Fed Up With the Fed

What happens to a car company that makes crummy cars, a restaurant that serves lousy food, or an insurance company that poorly serves its policyholders? Unless they mend their ways, they lose customers and eventually go out of business. That’s how a free market works.

The notable exceptions are entities that enjoy special protection from government. Thus, Uncle Sam bails out select private businesses (e.g., GM, AIG, Fannie Mae); enlarges inefficient government bureaucracies (e.g., FEMA, EPA); and preserves monopolies for poorly performing government-created institutions (e.g., the postal service and the Federal Reserve System).

Let’s take a closer look at the Fed. A thorough rethinking of Uncle Sam’s central bank is long overdue.

Congress created the Federal Reserve System in 1913 to promote stable money and banking, and to lessen the disruptive ups and downs of the business cycle. The Fed has failed dismally.

Under the Fed’s supervision, boom-bust cycles have continued. Three of them—the Great Depression, the stagflationary period from 1974-82, and the current “Great Recession”—have been devastating. Bank failures have occurred in alarmingly high numbers. The dollar has lost 95-98 percent of its purchasing power.

Tragically, the Fed appears to have learned little from its mistakes. Its current policy of “quantitative easing” continues its long tradition of creating bubbles by deliberately implementing inflationary policies. Citing the official Consumer Price Index, the Fed justifies its aggressive inflationary QE2 policy by asserting that price inflation is too low.

People living in the real world may disagree. In the last year, the Commodity Research Bureau’s food index has risen 27 percent; cotton’s price has more than doubled to an all-time high; and oil and gasoline prices have posted double-digit gains. The costs of eating, driving, and wearing clothes are trending higher at the very time the Fed plans to inject hundreds of billions of dollars (trillions, if needed) to prop up Washington and Wall Street.

What concerns me about the Fed’s current course (apart from the danger it poses to the purchasing power of our income and savings) is the totally arbitrary way in which it is proceeding. The Fed has arrogated unprecedented discretionary powers to itself.

Indeed, the Fed now has a free hand to create however much money it wants and buy whatever financial assets it chooses, whether government or private or even foreign. There is no oversight or accountability. Even the Inspector General for the Federal Reserve, the Fed’s official watchdog, has been left in the dark. (Check out this astonishing congressional testimony.)

It is anomalous that there should be such a powerful, unrestrained institution as the Fed in our body politic. Its awesome, arbitrary powers make a mockery of constitutional checks and balances; it threatens not only our money, but liberty itself.

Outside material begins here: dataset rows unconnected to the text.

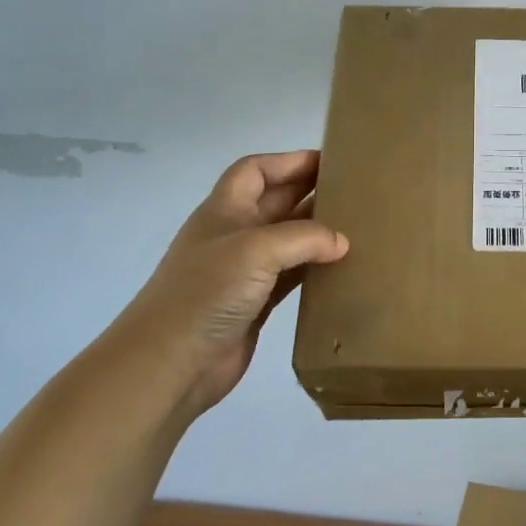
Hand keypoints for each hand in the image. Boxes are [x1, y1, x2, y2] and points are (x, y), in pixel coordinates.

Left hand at [122, 150, 348, 418]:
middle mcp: (234, 235)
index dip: (288, 161)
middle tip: (354, 191)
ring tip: (357, 227)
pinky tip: (342, 269)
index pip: (256, 170)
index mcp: (224, 210)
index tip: (329, 162)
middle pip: (276, 201)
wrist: (168, 364)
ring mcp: (244, 272)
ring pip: (288, 240)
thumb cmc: (205, 293)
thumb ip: (304, 237)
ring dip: (318, 232)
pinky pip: (292, 276)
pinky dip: (315, 269)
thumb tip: (341, 242)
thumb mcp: (256, 250)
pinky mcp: (255, 304)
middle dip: (310, 192)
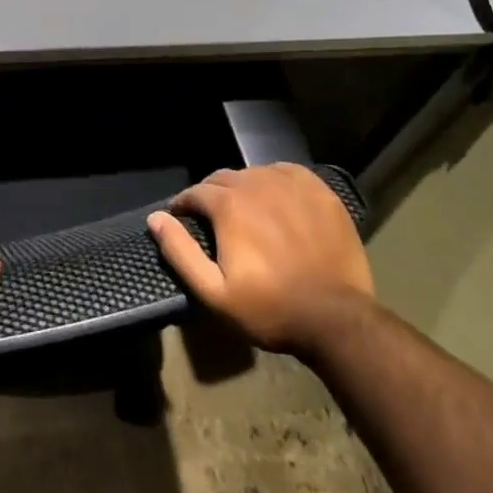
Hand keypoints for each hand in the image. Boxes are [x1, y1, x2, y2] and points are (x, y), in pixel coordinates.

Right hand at [147, 164, 373, 353]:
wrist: (336, 319)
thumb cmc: (270, 309)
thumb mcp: (214, 292)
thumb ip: (180, 251)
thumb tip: (156, 218)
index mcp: (229, 204)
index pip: (195, 192)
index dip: (184, 205)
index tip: (182, 220)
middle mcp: (256, 182)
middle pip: (223, 178)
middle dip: (212, 196)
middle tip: (214, 221)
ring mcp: (290, 183)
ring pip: (254, 174)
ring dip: (243, 188)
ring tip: (246, 212)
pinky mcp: (319, 190)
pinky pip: (286, 173)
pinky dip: (275, 182)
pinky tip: (277, 200)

The chairman of the Fed is commonly referred to as the second most powerful person in the country. In a democratic republic, should the second most powerful policymaker be unelected?

Why won’t Congress at least audit the Fed? Rep. Ron Paul has proposed this for years, but a majority of his colleagues seem afraid to take this simple, prudent step. This is the same Congress that routinely demands microscopically detailed access to the financial records of private-sector corporations. Why the double standard?

If there is going to be a central bank (and that is a big “if”), it needs to have a simpler focus than the Fed’s current mission statement. The 1970 amendments to the Federal Reserve Act state that the Fed should “promote effectively the goals of maximum employment, stable prices, and moderate long-term interest rates.” These goals are misguided and unattainable.

First, the premise that the central bank can promote employment is erroneous. It is based on a spurious academic theory called the Phillips curve that posits a supposed tradeoff between inflation and employment. Unemployment is fundamentally a price problem, not a monetary problem; therefore, unemployment can only be cured by the presence of a free market in wages. Employment is not the responsibility of a central bank.

Second, central bank tampering with interest rates is the fundamental cause of the artificial boom-bust cycle; thus, the Fed or any successor institution should forever cease from tampering with interest rates.

Finally, focusing on “stable prices” is looking at the problem backwards. The Fed shouldn’t try to influence prices any more than a nurse should influence the readings on a thermometer. The “fever” that causes prices to rise and purchasing power to fall is unstable, unreliable money. “Heal” the money, and prices will take care of themselves.

The sole mission of the Fed or any alternative guardian of our country’s money should be to preserve the integrity of the monetary unit. That means an end to fiat money and a return to constitutional, honest money. The Fed, as currently constituted, must go.